A compelling performance of The Juniper Tree by Northern Ireland Opera

United KingdomUnited Kingdom Philip Glass and Robert Moran’s The Juniper Tree: Soloists, Chorus and Instrumentalists, Northern Ireland Opera / Frasier Hickland (conductor). Grand Opera House Studio, Belfast, 24.2.2024. (RB)

NIO’s The Juniper Tree © Neil Harrison

Production:
Director and Set design – Cameron Menzies
Costume design – Arlene Riley
Lighting programmer – Anne Marie Langan
Hair and Make-up design – Nuala Campbell
Movement director – Jennifer Rooney
Production assistant – Matthew Bradley

Cast:
The Husband – James Cooper
The Wife – Mary McCabe
The Son/Juniper Bird – Rachel Heater
The Step-Mother – Jenny Bourke
The Daughter – Petra Wells
The Goldsmith – Paul McQuillan
The Cobbler – Ryan Garnham
The Miller – Desmond Havlin
Mama Bird – Niamh Lavery

Northern Ireland Opera’s new staging of Philip Glass and Robert Moran’s The Juniper Tree is a small-scale chamber production. Most of the cast were drawn from the company’s Artist Development Programme which is designed to nurture and bring on new and emerging talent. The one exception was guest artist, Mary McCabe, who played the wife. The small Studio theatre which forms part of Belfast’s Grand Opera House provided a perfect setting.

Glass and Moran jointly wrote the music for The Juniper Tree in 1985, two years after Glass’s Akhnaten. The libretto by Arthur Yorinks is based on one of the darker fairy tales by the Brothers Grimm. Each composer wrote alternating scenes and utilised each other’s themes to achieve structural unity. One of the most striking things about the work is how seamless and coherent the music sounds given this unusual background. The fairy tale on which the opera is based is particularly dark and disturbing. A mother dies giving birth to a son and the father remarries. The wicked stepmother murders her stepson and serves him up in a stew to his unsuspecting father. The boy’s stepsister buries his bones under a juniper tree, and the child’s spirit returns as a singing bird which then drops a millstone on the stepmother and kills her. The boy is then miraculously restored to life in the bosom of his family.

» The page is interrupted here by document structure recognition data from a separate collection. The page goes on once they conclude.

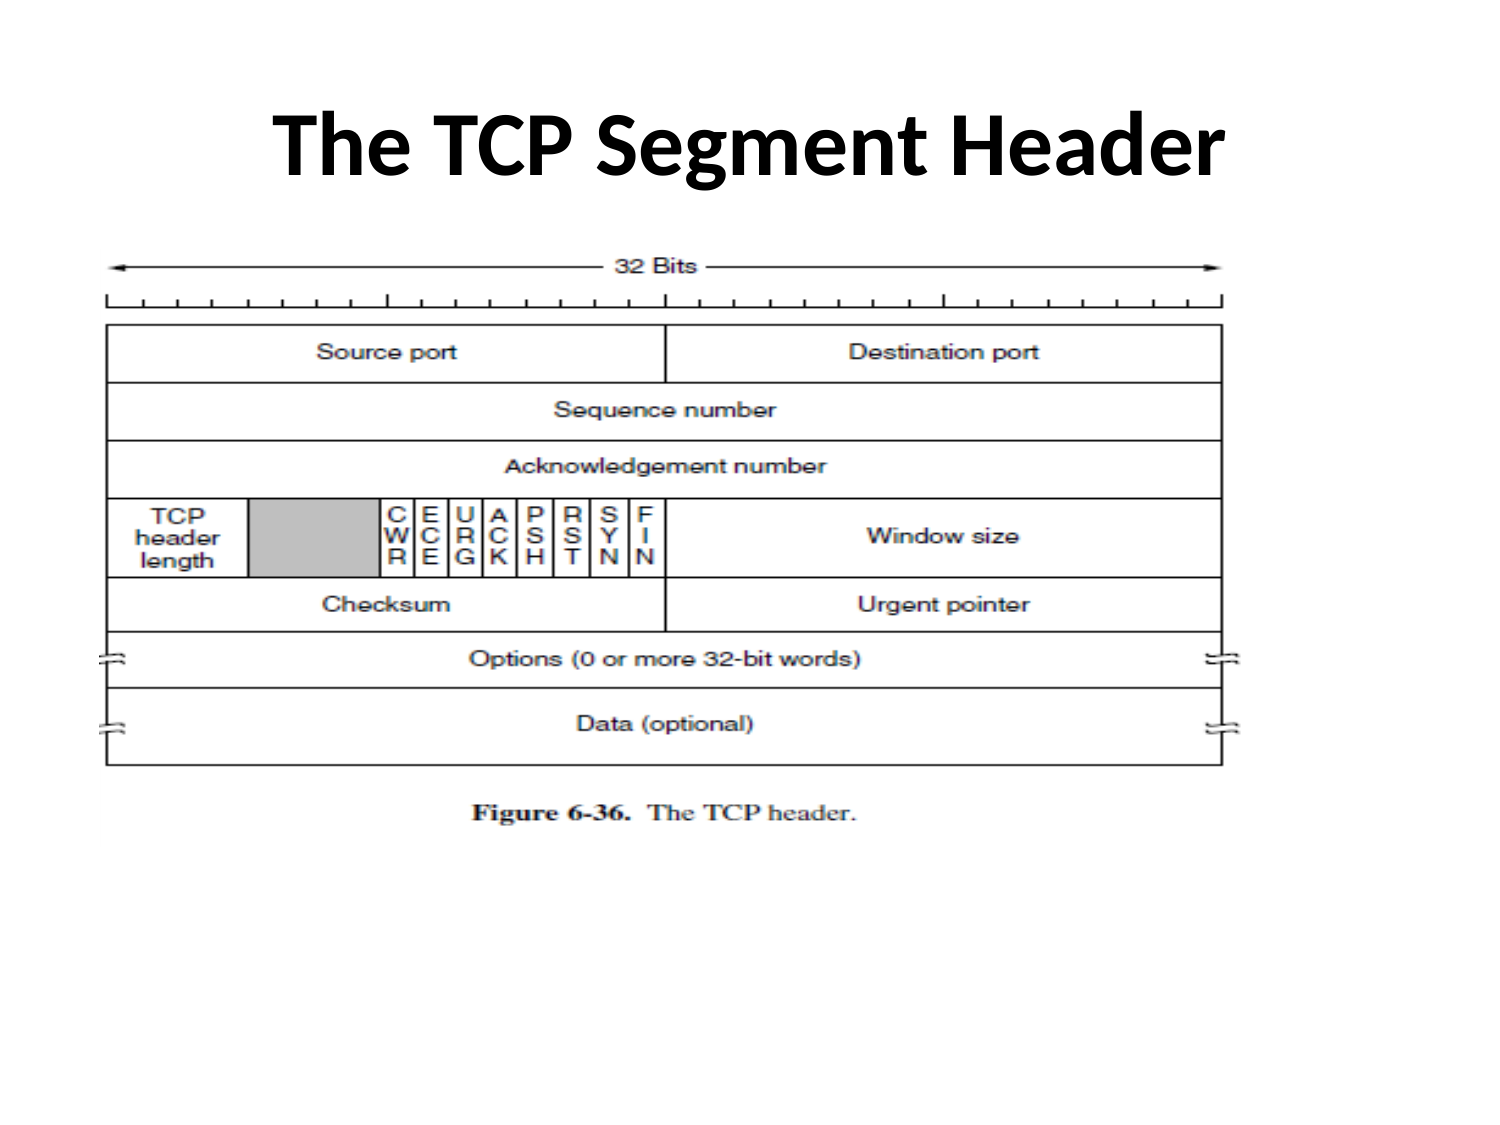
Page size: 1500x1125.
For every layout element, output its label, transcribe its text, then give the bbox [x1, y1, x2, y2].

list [99, 249, 1276, 848]
title The TCP Segment Header [75, 45, 1425, 233]
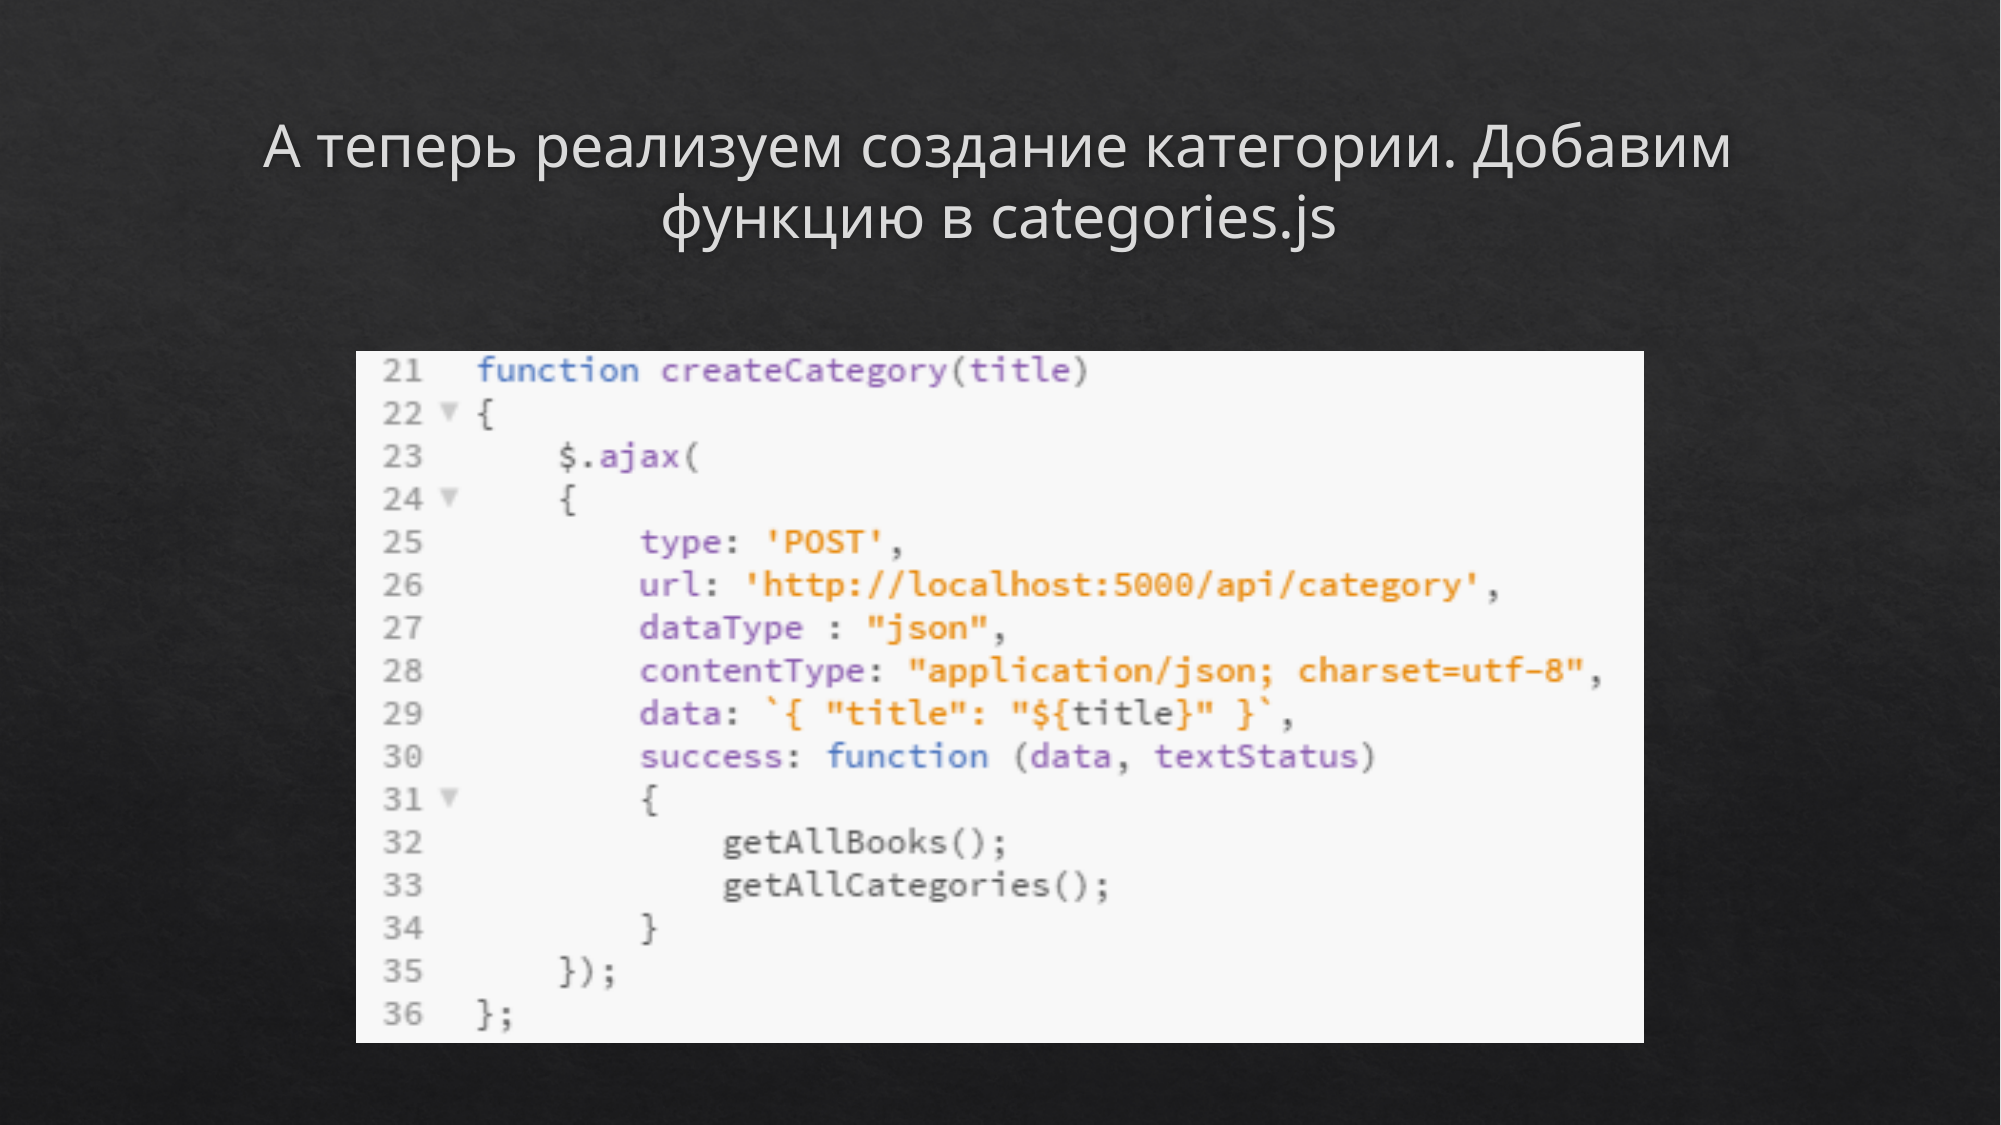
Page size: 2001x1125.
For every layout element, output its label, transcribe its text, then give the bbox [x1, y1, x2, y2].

picture [356, 351, 1644, 1044]
title А теперь реализуем создание категории. Добавим функцию в categories.js [149, 99, 1849, 260]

Cameron Menzies’s production was centred around a geometric shape which encompassed the dark foliage of the juniper tree. The chattering of the birds was heard through the thick foliage and the chorus used exaggerated movements including hand and arm gestures to signal their presence. The key events of the opera, including the death of the mother, the murder of the boy and the death of the stepmother, all occurred within this confined space. The bloody events of the opera were suggested rather than openly depicted although they were still dramatically very striking.

The performers all had whitened faces and dark eye make-up very much in the mould of the replicants in Blade Runner. The whimsical costumes were perfectly in keeping with the source material. The wicked stepmother looked particularly garish with her frizzy red hair and the streaks of red underneath her blouse. Following the death of the son, the father was seen eating his remains with a skeletal hand being used as a spoon. When the son appeared reincarnated as a bird his arms were covered with brightly coloured plumage. As the production went on lighting was used to change the colour of the foliage: there were tinges of purple at the beginning, and at one point it was black before reverting to green towards the end of the production. The production was a masterclass on how to achieve an optimal dramatic impact with limited resources.

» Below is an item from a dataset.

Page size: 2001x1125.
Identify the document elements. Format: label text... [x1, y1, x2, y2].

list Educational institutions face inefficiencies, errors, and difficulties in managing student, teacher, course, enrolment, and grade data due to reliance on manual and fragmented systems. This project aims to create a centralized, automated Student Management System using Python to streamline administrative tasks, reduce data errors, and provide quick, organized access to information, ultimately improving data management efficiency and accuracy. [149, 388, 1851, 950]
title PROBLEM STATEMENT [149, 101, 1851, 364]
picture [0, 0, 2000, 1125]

The established guest artist, Mary McCabe, brought a rich vibrato and tonal beauty to the mother’s aria. The rest of the cast of new and emerging performers all gave strong, highly accomplished performances. Jenny Bourke captured the dark malevolence of the stepmother; she was particularly impressive in the jealousy aria capturing the stepmother’s descent into dangerous obsession as the music became more and more animated. She was less strong at the bottom of her vocal register and occasionally some words were lost. James Cooper gave an accomplished performance as the father although I would have liked to hear more vocal resonance and a greater variation in tone colour. Rachel Heater captured the subdued innocence of the son before being transformed into the dazzling Juniper bird. Her aria, ‘Mama killed me, Papa ate me. Sister bundled my bones under the juniper. Look, I’m a pretty bird’ was one of the high points of the production. Petra Wells brought a disarming innocence to the role of the daughter and she sang beautifully. The rest of the cast and the chorus all acquitted themselves well.

The small band of six instrumentalists led by Frasier Hickland did an excellent job conjuring up atmosphere. They produced a striking range of colours and sonorities. I was impressed with the way in which they were able to ratchet up dramatic tension at key points in the score.

Overall, this was a compelling performance with some very fine playing and singing.